The salon doors creaked open, and Marie-Jeanne bustled through. She spared not a glance as she passed by, hurrying toward the kitchen.

‘How many servants are there?’ Samuel asked in wonder.

‘I should see if they need help,’ Luce said. The urge to see the sailor again, to know how he fared, was suddenly strong.

‘Of course.’ Samuel watched the salon warily. ‘Much as I’ve enjoyed lingering with you beneath these fancy stairs, I have things of my own to see to. Is it safe to leave?’

Luce peered out from beneath the stairs. ‘I think so.’

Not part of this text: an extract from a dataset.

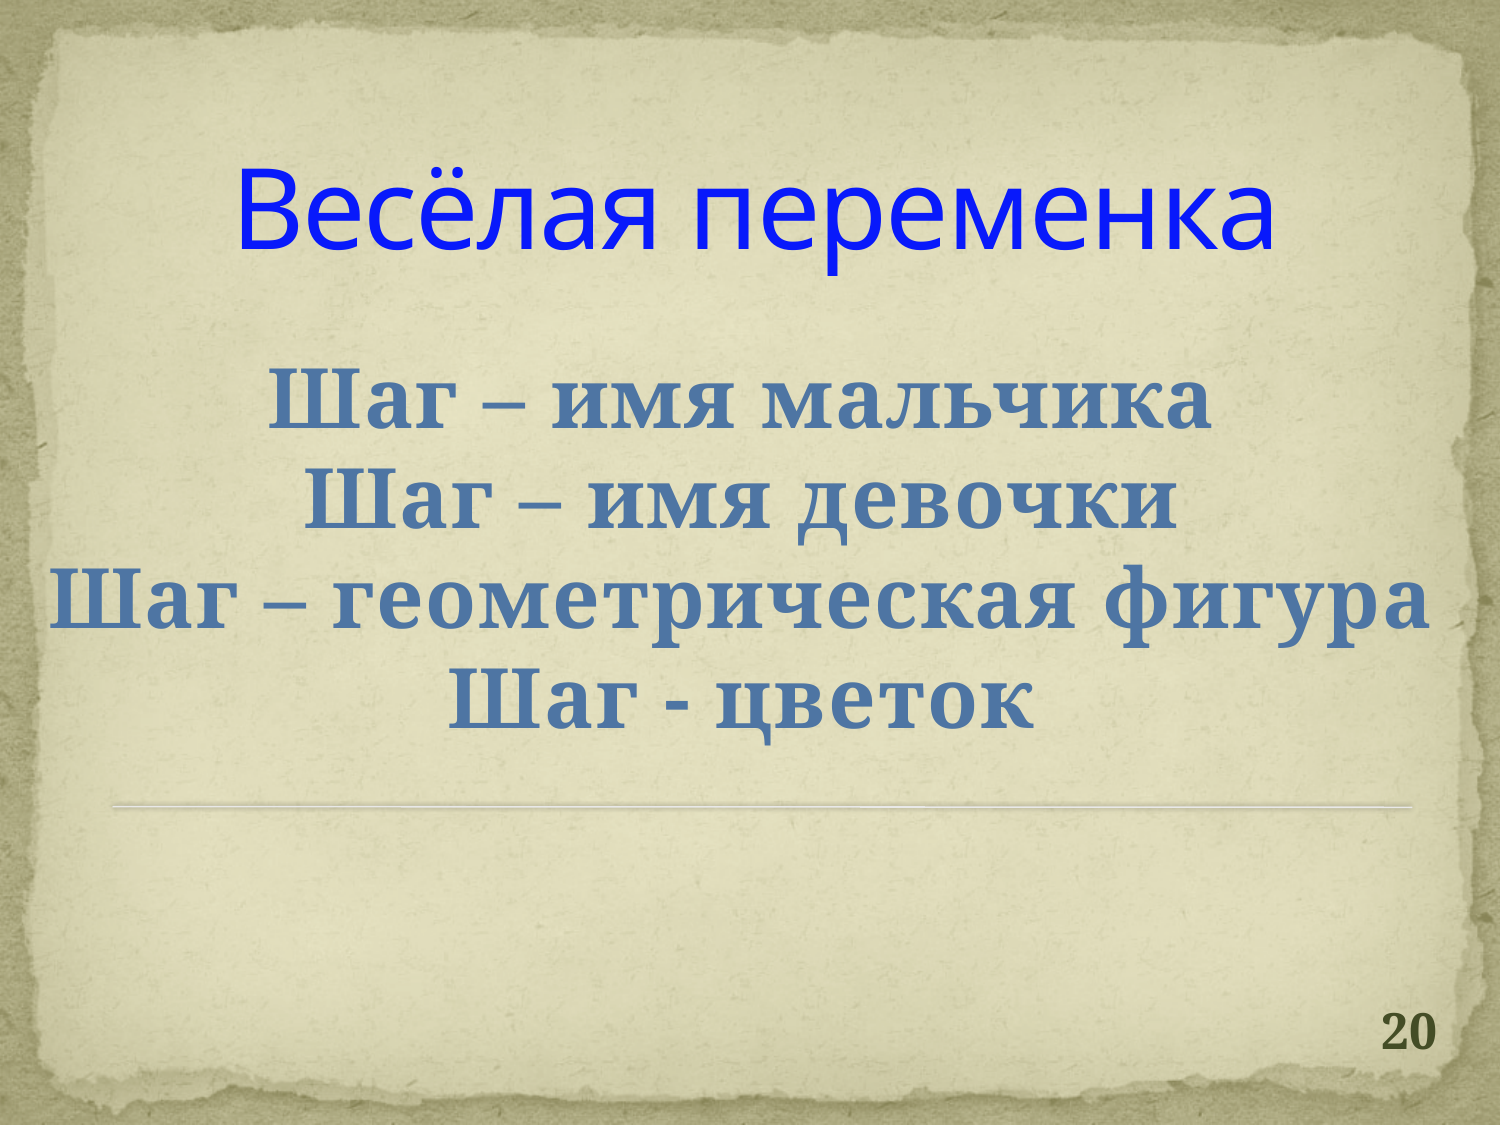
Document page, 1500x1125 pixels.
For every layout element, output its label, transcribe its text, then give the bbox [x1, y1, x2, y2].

He ducked out from the cover of the shadows, overcoat swirling as he strode for the door. At the last moment he stopped, came back. ‘I’m going to search for that wreck when we get back from Guernsey. The tide will be just right in the morning. Come with me. Six bells?’

Despite herself, Luce nodded.

‘If for some reason you can’t meet me’—he inclined his head toward the grand salon, and her family—‘leave a note at the chapel.’

‘I will. Take care tonight, Samuel. The Manche is in a greedy mood.’

‘Then I’ll be in good company.’ He threw her another wink and settled his battered tricorn on his head. ‘But I’ll take care, just for you.’